A person having cause to believe that a child's physical or mental health or welfare has been or may be adversely affected by abuse or neglect by any person shall report in accordance with Section 34.02 of the Texas Family Code. TEX.FAM.CODE ANN. § 34.01 (Vernon Supp.1992). Section 34.02 sets out in detail the required contents of this mandatory report, and designates to whom the report shall be made. It is a misdemeanor offense for a person to knowingly fail to make such report. TEX.FAM.CODE ANN. § 34.07 (Vernon 1986). These statutes give a person of ordinary intelligence fair notice that he is required to file a report with the appropriate agencies when he has cause to believe that a child is being abused. Reviewing the facts in the present case, appellant most certainly had "cause to believe" that the child was being subjected to abuse. Appellant's first point of error is overruled.

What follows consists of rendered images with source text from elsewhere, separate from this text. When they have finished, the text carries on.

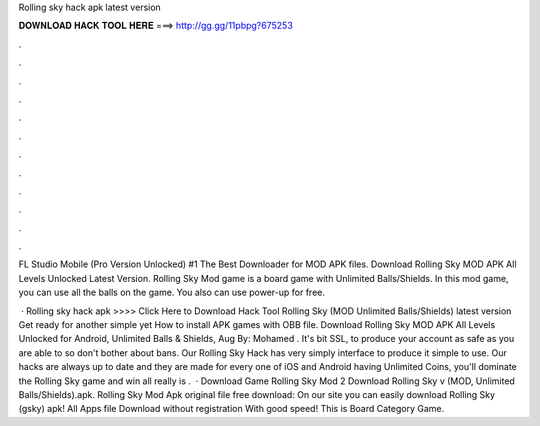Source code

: Rolling sky hack apk latest version



𝐃𝐎𝐖𝐍𝐋𝐎𝐀𝐃 𝐇𝐀𝐂𝐊 𝐓𝐎𝐎𝐋 𝐇𝐄𝐑𝐄 ===> http://gg.gg/11pbpg?675253



.



.



.



.



.



.



.



.



.



.



.



.

FL Studio Mobile (Pro Version Unlocked) #1 The Best Downloader for MOD APK files. Download Rolling Sky MOD APK All Levels Unlocked Latest Version. Rolling Sky Mod game is a board game with Unlimited Balls/Shields. In this mod game, you can use all the balls on the game. You also can use power-up for free.

 · Rolling sky hack apk >>>> Click Here to Download Hack Tool Rolling Sky (MOD Unlimited Balls/Shields) latest version Get ready for another simple yet How to install APK games with OBB file. Download Rolling Sky MOD APK All Levels Unlocked for Android, Unlimited Balls & Shields, Aug By: Mohamed . It's bit SSL, to produce your account as safe as you are able to so don't bother about bans. Our Rolling Sky Hack has very simply interface to produce it simple to use. Our hacks are always up to date and they are made for every one of iOS and Android  having Unlimited Coins, you'll dominate the Rolling Sky game and win all  really is .  · Download Game Rolling Sky Mod 2 Download Rolling Sky v (MOD, Unlimited Balls/Shields).apk. Rolling Sky Mod Apk original file free download: On our site you can easily download Rolling Sky (gsky) apk! All Apps file Download without registration With good speed! This is Board Category Game.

In her second point of error, appellant argues that the trial court erred in admitting into evidence state's exhibits seventeen, eighteen and nineteen. Exhibits seventeen and eighteen were pictures taken by Dr. Donald Parks, depicting the scalded hand of Jerry Conner. Exhibit nineteen depicted Jerry Conner under Dr. Parks's care at the hospital. Appellant complains that these pictures are not relevant to the offense for which she is charged, and any probative value was substantially outweighed by their prejudicial effect.

A photograph is competent evidence of any subject about which a witness's description is proper. Barefield v. State, 784 S.W.2d 38 (Tex.Crim.App.1989). In other words, if a verbal description of the item is admissible, then a photograph depicting the same is also admissible. Burdine v. State, 719 S.W.2d 309 (Tex.Crim.App.1986). An attending physician may testify as to the nature, extent, and seriousness of a wound, especially where the fact or seriousness of the injury is an issue central to the case. See Lutz v. State, 146 Tex.Crim. 503, 176 S.W.2d 317, 320 (1943).